"Les innocentes" : l'adjectif se rapproche souvent des notions de naïveté, de méconnaissance du monde, donc de pureté. Tel sera le cas de la trentaine de Bénédictines que Mathilde Beaulieu, interne à la Croix Rouge française en Pologne, à la fin de la guerre, sera amenée à secourir, dans la vague d'accouchements en chaîne qui va secouer leur fragile communauté, enclave catholique en terre communiste, et victime du passage, sur leur corps violenté, des soldats russes, à la suite des allemands.
Méconnaissance de leur corps, du corps des hommes, de ce qui peut advenir de leur rapprochement ; certaines nieront leur gravidité, d'autres refuseront de se laisser examiner, palper, même par une femme médecin, d'autres riront nerveusement au contact de ses mains.
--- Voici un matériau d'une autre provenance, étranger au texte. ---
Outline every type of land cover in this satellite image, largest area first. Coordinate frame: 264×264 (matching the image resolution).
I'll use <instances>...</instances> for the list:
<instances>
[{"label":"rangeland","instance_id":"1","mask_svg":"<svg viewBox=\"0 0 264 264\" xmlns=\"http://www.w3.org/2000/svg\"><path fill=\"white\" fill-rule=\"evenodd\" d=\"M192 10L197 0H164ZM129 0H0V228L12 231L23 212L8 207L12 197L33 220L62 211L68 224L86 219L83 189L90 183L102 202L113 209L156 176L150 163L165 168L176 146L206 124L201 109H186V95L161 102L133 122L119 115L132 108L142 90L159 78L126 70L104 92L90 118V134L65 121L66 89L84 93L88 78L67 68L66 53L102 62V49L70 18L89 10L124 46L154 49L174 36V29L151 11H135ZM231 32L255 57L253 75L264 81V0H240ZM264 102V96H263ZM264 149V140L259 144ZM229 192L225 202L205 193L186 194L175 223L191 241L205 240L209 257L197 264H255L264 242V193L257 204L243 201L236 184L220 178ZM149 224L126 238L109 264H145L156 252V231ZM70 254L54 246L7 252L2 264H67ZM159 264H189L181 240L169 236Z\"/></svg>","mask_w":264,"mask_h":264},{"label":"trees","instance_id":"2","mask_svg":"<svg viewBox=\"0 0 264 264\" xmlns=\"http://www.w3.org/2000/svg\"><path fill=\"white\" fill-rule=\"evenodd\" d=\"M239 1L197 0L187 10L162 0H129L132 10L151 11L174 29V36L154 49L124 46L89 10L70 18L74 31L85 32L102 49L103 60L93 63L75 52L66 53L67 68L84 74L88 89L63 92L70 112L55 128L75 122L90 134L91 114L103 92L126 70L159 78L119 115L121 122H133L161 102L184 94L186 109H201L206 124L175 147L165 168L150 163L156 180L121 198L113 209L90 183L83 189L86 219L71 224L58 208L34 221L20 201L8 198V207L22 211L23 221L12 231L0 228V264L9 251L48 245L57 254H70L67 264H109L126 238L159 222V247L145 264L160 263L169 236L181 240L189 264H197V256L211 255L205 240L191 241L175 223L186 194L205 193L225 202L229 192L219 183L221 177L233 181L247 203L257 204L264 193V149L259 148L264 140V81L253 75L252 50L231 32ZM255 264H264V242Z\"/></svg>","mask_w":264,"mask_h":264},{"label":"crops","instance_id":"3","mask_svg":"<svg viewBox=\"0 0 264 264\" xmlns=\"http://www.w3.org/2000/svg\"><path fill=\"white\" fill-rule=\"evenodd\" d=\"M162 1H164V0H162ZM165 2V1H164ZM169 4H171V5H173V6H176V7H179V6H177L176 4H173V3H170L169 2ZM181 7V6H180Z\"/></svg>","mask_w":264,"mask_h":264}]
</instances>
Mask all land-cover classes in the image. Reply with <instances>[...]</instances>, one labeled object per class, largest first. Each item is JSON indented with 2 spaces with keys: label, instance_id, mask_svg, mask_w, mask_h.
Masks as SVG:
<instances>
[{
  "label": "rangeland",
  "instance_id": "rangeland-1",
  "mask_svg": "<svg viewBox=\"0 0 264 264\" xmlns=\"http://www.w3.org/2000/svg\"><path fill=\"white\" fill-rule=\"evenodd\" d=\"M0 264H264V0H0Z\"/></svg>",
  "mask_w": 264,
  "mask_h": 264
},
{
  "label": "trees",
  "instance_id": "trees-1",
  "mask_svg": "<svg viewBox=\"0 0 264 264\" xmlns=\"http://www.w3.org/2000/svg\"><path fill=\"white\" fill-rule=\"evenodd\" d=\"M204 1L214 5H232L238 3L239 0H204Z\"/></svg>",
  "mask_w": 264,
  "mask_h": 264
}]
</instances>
D'autres hurleront. Des innocentes, en effet.
Le sens étymologique de l'adjectif est toutefois plus fort, renvoyant à l'idée d'une incapacité à nuire, à être nocif. Nocive, la plus "innocente" d'entre elles, en principe, puisque Mère Supérieure placée à leur tête, le sera cependant, et radicalement, constituant ainsi l'un des écueils sur lesquels cette belle nef filmique va, si ce n'est se briser, du moins ouvrir une méchante brèche dans sa coque. Car le film, sur sa fin, aboutit à une dichotomie un peu simpliste, la grande méchante se mourant solitairement sous l'effet de la syphilis qui lui est échue, pendant que les vraies innocentes resserrent béatement les liens de leur communauté dans un couvent devenu nursery.
On se plaindrait moins de ce trait s'il était le seul à être si lourdement appuyé. Mais on n'a pu, déjà, se défendre d'un certain agacement devant l'air benoîtement ravi que prend le personnage de Lou de Laâge, lorsque celle-ci se retrouve au sein de la petite troupe de nonnettes dans des moments d'apaisement, comme si la fille de communistes qu'elle incarne ici se trouvait soudainement touchée par la grâce. Certes, l'éloignement des hommes a de quoi faire toucher à la félicité, compte tenu du portrait qui en est vigoureusement brossé ici, entre violeurs de jeunes filles et médecin peu séduisant tentant humblement - et assez vainement - de se faire aimer. Mais à pousser si loin la démonstration, Anne Fontaine pourrait éveiller, en réaction, le désir de fonder une ligue homministe.
On pardonne d'autant moins à la réalisatrice le traitement sommaire auquel elle se livre qu'elle tenait dans cet événement historique un sujet d'une grande richesse, ayant le mérite de mettre sur la table une thématique malheureusement immémoriale, le traitement des femmes en temps de guerre. Elle a su, qui plus est, s'entourer d'une excellente équipe technique, qui éclaire parfaitement les intérieurs comme les extérieurs et réalise des images en couleurs mais tellement privées de vie, dans ce pays de neige traumatisée, qu'elles se rapprochent d'un superbe noir et blanc.
Mais il fallait que ce contraste tranché n'affecte que l'image, sans gagner le traitement narratif de ce très bel épisode de solidarité féminine.